Lula "the gardener" is optimistic about his harvest and, on the face of it, has good reason to be. Back at the top after a narrow presidential election victory over Jair Bolsonaro, in a country left dazed and traumatized by the ransacking of Brasilia's institutions on January 8, 2023, the left-wing leader can be proud of early encouraging results – albeit mixed – that provide some hope.
Lula listed his achievements, starting with the revival of social programs, including the Bolsa Familia allowance; the My House, My Life social housing plan; and the People's Pharmacy health initiative. In one year, the minimum wage has been readjusted by 16.5% (more than inflation) and investment has picked up. Over four years, €300 billion has been allocated for an extensive plan focused on infrastructure development.
The Brazilian president has offered assurances to markets that he knows to be hostile to the Workers' Party (PT). A new fiscal framework now caps the increase in public spending at 70% of the rise in state revenue. In mid-December, an unprecedented simplification of consumption taxes was voted through Congress, a timely incentive to invest in a highly bureaucratic Brazil with a Byzantine taxation system.
Balancing recovery and orthodoxy, this first "harvest" has borne fruit. GDP is set to grow by over 3% this year, well above economists' forecasts. Unemployment (7.5%) is at its lowest since 2014, food prices are falling and the stock markets are celebrating: Sao Paulo's Bovespa index has reached unprecedented levels at 134,000 points and Standard & Poor's has upgraded Brazil's credit rating from BB- to BB.

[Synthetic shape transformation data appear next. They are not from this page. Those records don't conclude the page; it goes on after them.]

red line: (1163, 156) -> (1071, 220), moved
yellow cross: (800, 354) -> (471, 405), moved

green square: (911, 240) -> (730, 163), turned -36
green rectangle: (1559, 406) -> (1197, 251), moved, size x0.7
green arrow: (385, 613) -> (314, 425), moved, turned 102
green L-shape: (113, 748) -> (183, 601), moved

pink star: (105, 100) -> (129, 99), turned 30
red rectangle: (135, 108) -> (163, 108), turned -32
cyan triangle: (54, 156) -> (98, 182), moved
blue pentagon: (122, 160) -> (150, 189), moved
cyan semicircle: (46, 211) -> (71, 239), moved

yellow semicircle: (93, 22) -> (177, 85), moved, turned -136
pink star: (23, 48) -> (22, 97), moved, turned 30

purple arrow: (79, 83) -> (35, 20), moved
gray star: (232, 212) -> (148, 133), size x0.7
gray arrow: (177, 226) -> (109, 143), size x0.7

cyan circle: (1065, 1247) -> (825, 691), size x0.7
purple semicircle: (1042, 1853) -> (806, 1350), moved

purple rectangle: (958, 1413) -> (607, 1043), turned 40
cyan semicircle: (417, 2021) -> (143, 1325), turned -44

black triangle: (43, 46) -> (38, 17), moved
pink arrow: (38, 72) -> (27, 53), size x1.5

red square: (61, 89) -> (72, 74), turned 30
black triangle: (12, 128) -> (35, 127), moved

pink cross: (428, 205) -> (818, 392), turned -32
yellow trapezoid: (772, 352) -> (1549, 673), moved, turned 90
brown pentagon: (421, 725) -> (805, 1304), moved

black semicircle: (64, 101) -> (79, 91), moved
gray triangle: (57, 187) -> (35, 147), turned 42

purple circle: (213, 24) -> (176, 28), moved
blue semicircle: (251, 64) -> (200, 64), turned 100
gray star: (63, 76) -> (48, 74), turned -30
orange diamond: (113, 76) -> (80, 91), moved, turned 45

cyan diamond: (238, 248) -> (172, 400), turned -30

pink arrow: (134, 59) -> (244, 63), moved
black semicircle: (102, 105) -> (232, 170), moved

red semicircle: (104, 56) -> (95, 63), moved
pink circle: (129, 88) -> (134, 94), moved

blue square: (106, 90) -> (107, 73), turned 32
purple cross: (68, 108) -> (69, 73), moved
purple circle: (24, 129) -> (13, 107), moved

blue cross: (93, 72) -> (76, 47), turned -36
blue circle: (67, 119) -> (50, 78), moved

Beyond that, the government wanted to underline its divergence from the Bolsonaro era. In the Amazon, there have been rapid achievements: Deforestation fell by half in 2023 compared to 2022, with just over 5,000 square kilometers destroyed, according to initial figures from the Brazilian Space Agency. The government resumed the fight against hunger, reinstated restrictions on firearms sales, as well as increased fines tenfold for violations of gender pay equality.